# Deleting account...



## Guest (Jun 7, 2012)

Please could someone delete my profile on here.

Cheers


----------



## Gazzer (Jun 12, 2010)

shame Luke, miss your posts bud!!! would that not remove the topic post your tt pic of the day???


----------



## Nem (Feb 14, 2005)

Hi Luke

We can of course, normally we would just remove the user profile and leave the posts which would just then say 'guest_user' next to them. That way we don't end up with a load of threads with posts missing, but your identity is no longer associated with any of your posts.

If that is ok with you then I'll make the changes?


----------



## Guest (Jun 7, 2012)

Yep, cheers Nick 

Byee.


----------



## Nem (Feb 14, 2005)

Great, thanks.

Take care mate.


----------



## Nem (Feb 14, 2005)

Not sure why it's left the username, I'll get the forum admin to change it as I've not got access.


----------



## GanXteR (May 17, 2011)

Sorry to hijack the thread but I would like my user name changing so it looks different. can you do this for me?

Sent from my Nexus S using Tapatalk 2


----------



## Ikon66 (Sep 12, 2003)

ganxter said:


> Sorry to hijack the thread but I would like my user name changing so it looks different. can you do this for me?
> 
> Sent from my Nexus S using Tapatalk 2


Yes admin can do that, what do you want it changed to?


----------



## LordG71 (Jan 10, 2012)

Ikon66 said:


> ganxter said:
> 
> 
> > Sorry to hijack the thread but I would like my user name changing so it looks different. can you do this for me?
> ...


..I believe Ganxter now wants his username to be 'PinkAndFluffy' :lol: :lol: - but i could be mistaken ;-)


----------



## GanXteR (May 17, 2011)

LordG71 said:


> Ikon66 said:
> 
> 
> > ganxter said:
> ...


Ha! Lord I told you not to tell everyone!
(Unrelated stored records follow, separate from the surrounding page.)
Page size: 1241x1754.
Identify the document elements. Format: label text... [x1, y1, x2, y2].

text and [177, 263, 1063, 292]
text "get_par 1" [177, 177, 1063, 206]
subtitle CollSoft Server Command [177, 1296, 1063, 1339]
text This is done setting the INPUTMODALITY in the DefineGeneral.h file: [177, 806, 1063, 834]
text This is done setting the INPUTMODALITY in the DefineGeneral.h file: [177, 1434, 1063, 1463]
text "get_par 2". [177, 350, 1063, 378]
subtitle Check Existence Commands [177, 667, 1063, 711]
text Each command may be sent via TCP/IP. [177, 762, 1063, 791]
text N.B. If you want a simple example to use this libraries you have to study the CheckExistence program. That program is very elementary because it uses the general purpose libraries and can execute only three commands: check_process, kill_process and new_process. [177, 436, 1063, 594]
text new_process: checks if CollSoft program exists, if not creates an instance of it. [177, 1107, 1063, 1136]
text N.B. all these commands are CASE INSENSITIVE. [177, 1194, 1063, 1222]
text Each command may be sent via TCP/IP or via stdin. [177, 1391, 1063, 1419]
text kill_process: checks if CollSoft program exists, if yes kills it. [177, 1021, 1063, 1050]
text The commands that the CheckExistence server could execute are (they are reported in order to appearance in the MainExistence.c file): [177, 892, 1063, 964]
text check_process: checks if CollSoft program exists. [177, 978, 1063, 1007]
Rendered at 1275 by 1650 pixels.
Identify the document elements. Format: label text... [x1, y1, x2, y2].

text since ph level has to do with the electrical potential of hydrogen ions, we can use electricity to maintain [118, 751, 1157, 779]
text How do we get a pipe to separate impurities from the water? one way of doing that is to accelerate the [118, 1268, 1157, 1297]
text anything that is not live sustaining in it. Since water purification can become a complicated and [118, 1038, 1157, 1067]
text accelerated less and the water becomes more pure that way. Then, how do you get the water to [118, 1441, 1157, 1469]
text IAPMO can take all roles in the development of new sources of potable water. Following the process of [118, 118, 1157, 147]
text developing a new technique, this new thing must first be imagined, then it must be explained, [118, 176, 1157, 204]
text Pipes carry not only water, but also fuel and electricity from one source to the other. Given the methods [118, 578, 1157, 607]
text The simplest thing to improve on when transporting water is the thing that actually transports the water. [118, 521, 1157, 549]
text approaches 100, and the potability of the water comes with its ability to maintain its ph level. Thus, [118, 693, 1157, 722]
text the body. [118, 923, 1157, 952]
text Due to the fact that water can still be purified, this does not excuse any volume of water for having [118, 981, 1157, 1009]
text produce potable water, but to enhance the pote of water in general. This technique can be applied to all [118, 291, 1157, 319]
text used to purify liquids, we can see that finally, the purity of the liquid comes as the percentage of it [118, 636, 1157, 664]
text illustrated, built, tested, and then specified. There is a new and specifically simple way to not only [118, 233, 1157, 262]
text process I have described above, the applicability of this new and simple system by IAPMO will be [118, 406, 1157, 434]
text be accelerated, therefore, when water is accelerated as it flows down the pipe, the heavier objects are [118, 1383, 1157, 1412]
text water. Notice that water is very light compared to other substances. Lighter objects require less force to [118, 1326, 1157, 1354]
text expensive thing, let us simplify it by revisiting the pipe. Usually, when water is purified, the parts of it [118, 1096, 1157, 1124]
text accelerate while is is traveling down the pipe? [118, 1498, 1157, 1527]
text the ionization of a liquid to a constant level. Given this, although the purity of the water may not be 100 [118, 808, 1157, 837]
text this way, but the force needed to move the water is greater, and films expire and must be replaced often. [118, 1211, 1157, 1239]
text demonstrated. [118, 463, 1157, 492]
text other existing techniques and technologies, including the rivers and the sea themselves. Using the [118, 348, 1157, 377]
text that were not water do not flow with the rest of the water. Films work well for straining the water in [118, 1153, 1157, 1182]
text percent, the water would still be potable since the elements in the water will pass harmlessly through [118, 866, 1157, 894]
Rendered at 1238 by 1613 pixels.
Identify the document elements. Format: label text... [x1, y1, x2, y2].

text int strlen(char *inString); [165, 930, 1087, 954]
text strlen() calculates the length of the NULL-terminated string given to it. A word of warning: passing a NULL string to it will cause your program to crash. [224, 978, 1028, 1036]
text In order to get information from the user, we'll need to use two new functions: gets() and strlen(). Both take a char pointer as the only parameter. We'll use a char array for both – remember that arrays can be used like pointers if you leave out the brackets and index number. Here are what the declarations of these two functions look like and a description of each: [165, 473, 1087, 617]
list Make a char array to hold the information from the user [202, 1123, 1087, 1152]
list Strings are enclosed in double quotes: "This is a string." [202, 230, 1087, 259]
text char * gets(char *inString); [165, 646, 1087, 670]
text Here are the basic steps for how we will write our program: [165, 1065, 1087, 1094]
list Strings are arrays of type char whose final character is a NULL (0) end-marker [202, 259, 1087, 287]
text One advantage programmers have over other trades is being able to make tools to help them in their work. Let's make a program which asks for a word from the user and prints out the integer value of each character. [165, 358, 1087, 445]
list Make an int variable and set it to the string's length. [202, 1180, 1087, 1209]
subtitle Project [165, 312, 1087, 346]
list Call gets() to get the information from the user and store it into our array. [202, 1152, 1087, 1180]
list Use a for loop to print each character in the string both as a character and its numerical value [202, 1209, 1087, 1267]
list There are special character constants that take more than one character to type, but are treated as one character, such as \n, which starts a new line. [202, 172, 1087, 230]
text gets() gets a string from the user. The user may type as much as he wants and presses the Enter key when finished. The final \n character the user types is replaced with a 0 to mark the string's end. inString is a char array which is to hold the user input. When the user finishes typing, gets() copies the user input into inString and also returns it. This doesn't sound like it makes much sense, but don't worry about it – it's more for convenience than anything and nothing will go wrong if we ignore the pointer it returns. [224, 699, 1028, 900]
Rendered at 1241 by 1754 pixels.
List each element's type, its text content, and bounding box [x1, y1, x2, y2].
I just want it to read GanXteR that's all :grin:

Sent from my Nexus S using Tapatalk 2


----------



## Wallsendmag (Feb 12, 2004)

Service with a smile


----------



## GanXteR (May 17, 2011)

Wallsendmag said:


> Service with a smile


Sweet thank you mate looks better already :grin:

Proper hench admin 

Sent from my Nexus S using Tapatalk 2


----------



## Charlie (Dec 15, 2006)

GanXteR said:


> Proper hench admin


Now that is proper gangsta speak 

Charlie


----------